O frio nunca foi uma sensação que eu gostasse de sentir, apesar de ter passado a minha vida inteira condicionado a isto: ter apenas os quatro sentidos que me proporcionam ouvir e sentir.  E não é que eu prefira o calor, eu apenas acho que o frio nos deixa preguiçosos, além de que quando chove ficamos incapacitados de sair, por mais que não saia tanto, mas tem a escola para a qual eu tenho que ir, e não gosto nada de chegar lá molhado. No entanto, o meu melhor amigo Maylon não parece se importar com isso, corre por toda parte quando o inverno chega. Ele adora o frio, tanto quanto eu adoro o tempo aberto.

– Ei, cegueta!

Eu estava a caminho da escola, e o dia era frio. Minha mãe quase nunca me deixava vir só, mas eu sempre a lembrava que Maylon estaria comigo para onde quer que eu fosse, e que nada demais aconteceria comigo, mas ainda assim ela continuava a reclamar de minhas vindas “sozinho” para a escola. Eu, por outro lado, sempre dizia que sabia me virar, além do mais eu ia com o meu amigo, então não tinha com o que se preocupar. Mas era difícil mudar a opinião dela, e eu até que entendia porque.

– Ei, eu tô falando contigo! – senti um empurrão em meu peito que quase me jogou no chão, mas consegui me equilibrar a tempo. Mas acabei soltando a coleira do Maylon, o que me deixou numa situação nada boa.

Minha mãe me deu Maylon de presente quando eu tinha quinze anos, um ano depois de eu perder meu pai num terrível acidente de carro. Coloquei esse nome nele porque se assemelha a Marlon que quer dizer “pequeno falcão”, o qual era o nome do meu pai. Ele me chamava assim sempre que chegava do trabalho: meu pequeno falcão feroz. E dizia que o nome era dele, mas o significado era meu, pois eu era capaz de voar alto e enxergar o inimaginável lá de cima. Eu não queria colocar o mesmo nome, mas achava que o cão supriria muito a falta deixada por ele. Hoje tenho vinte anos, quase seis anos após o acidente e cinco com o Maylon. Nos tornamos inseparáveis, principalmente depois que ele se tornou o meu guia e eu pude ir a escola andando – às vezes.

– É você, Carlos? Eu já disse para me deixar em paz. Só quero chegar na escola.

– Quantas vezes vou ter que te dizer que você não é bem vindo nessa escola, hein? – ele disse isso, e empurrou-me sobre uma lata cheia de lixo.

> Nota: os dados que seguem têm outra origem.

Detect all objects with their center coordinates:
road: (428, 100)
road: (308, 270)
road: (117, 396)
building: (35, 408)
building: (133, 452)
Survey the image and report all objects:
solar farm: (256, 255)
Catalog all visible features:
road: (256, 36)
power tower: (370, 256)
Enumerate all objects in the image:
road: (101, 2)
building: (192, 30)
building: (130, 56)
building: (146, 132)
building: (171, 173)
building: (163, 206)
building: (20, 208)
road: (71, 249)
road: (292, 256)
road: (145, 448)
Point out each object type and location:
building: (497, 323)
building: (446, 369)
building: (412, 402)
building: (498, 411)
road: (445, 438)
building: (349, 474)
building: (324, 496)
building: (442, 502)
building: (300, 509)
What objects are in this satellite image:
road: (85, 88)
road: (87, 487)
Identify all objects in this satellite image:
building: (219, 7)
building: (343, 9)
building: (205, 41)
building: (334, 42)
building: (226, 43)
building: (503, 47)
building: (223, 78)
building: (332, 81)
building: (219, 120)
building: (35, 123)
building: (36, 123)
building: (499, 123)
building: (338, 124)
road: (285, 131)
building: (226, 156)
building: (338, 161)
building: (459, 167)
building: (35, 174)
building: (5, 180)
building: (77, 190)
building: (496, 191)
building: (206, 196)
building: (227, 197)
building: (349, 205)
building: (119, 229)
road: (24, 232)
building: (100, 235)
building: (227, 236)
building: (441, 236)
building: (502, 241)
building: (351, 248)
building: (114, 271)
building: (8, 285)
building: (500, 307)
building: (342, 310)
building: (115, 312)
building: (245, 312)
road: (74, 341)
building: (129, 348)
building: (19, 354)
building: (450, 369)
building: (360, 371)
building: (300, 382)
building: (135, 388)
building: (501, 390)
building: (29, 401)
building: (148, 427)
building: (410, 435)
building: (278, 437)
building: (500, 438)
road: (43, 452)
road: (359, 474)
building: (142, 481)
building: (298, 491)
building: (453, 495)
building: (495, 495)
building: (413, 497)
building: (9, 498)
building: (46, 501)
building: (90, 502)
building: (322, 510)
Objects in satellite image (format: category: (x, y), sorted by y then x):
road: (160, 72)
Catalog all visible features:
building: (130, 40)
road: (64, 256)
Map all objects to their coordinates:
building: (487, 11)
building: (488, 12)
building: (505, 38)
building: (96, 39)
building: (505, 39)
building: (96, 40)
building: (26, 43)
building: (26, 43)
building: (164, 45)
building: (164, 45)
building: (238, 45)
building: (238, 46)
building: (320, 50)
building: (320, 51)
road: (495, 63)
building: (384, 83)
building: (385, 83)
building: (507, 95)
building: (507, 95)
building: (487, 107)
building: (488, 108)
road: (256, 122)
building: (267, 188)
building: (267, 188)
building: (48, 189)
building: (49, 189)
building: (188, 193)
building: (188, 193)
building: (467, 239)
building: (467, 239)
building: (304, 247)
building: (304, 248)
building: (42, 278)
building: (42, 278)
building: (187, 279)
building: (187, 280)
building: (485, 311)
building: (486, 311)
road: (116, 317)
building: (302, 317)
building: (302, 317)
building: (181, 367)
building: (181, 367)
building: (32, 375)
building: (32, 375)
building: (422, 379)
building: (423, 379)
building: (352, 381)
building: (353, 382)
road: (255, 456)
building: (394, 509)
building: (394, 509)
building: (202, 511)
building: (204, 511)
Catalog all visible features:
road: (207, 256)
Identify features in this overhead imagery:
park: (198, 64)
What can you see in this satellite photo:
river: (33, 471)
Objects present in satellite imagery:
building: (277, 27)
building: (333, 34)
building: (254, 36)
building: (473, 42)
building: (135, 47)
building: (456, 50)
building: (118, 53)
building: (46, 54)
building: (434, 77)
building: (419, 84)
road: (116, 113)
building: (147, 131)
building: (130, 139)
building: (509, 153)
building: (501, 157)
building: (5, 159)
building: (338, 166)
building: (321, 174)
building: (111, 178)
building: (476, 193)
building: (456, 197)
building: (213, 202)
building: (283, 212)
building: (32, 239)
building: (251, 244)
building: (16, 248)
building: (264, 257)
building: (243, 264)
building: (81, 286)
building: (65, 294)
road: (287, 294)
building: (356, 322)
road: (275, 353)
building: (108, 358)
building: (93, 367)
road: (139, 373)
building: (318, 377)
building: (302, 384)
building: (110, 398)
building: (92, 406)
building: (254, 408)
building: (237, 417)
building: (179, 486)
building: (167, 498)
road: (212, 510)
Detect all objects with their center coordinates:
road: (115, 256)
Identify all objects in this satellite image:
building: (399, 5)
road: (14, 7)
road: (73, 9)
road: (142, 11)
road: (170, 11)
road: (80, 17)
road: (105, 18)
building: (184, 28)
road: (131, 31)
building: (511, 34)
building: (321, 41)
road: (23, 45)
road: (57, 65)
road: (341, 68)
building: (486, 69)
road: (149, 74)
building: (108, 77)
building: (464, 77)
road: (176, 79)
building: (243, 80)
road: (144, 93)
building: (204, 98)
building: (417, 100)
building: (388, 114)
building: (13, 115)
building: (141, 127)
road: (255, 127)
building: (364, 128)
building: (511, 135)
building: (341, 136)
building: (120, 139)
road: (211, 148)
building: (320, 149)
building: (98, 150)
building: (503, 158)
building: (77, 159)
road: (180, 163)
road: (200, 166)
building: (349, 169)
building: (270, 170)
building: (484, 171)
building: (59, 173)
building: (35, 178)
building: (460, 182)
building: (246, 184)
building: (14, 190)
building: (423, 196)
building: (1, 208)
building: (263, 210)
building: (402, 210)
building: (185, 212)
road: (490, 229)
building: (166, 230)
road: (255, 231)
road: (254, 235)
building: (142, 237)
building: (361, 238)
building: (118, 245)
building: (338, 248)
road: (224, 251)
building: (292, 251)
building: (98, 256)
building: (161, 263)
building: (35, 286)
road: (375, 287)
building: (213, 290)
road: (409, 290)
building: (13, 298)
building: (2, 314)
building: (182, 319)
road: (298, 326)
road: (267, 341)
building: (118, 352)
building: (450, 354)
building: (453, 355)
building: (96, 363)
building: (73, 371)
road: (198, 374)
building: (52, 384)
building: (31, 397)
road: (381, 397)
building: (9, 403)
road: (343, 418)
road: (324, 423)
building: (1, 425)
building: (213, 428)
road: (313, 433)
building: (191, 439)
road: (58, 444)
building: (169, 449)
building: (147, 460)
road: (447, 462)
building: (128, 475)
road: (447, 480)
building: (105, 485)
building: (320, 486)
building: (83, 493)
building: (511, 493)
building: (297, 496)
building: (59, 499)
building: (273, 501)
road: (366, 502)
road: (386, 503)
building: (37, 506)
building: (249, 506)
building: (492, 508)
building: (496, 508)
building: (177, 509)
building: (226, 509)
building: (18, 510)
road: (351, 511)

Era exatamente por essas situações que que minha mãe não queria que eu fosse sozinho. Na verdade, se dependesse dela eu nem estudaria. Ela era aquele protótipo de mãe protetora que quer proteger o filho de tudo. Sempre que eu saía de casa ela fazia uma avaliação completa em mim para ver se eu tinha me arrumado direito, se o óculos escuro – o qual eu sempre usava em qualquer ocasião – estava colocado corretamente, essas coisas. Mas tudo isso era porque ela não queria me ver sofrer pelo fato de ser diferente, mas era isso o que sempre acontecia. Eu era o zoado por Carlos e seus amigos, e eles achavam isso o máximo. Diferente da minha mãe, eu não me importava com isso. Já tinha sofrido muito no passado, principalmente quando não tinha mais a voz do meu pai me chamando de falcão feroz. Mas com o tempo eu deixei. Queria mesmo era continuar estudando, independente das dificuldades, até conseguir chegar ao nível mais alto de titulação acadêmica.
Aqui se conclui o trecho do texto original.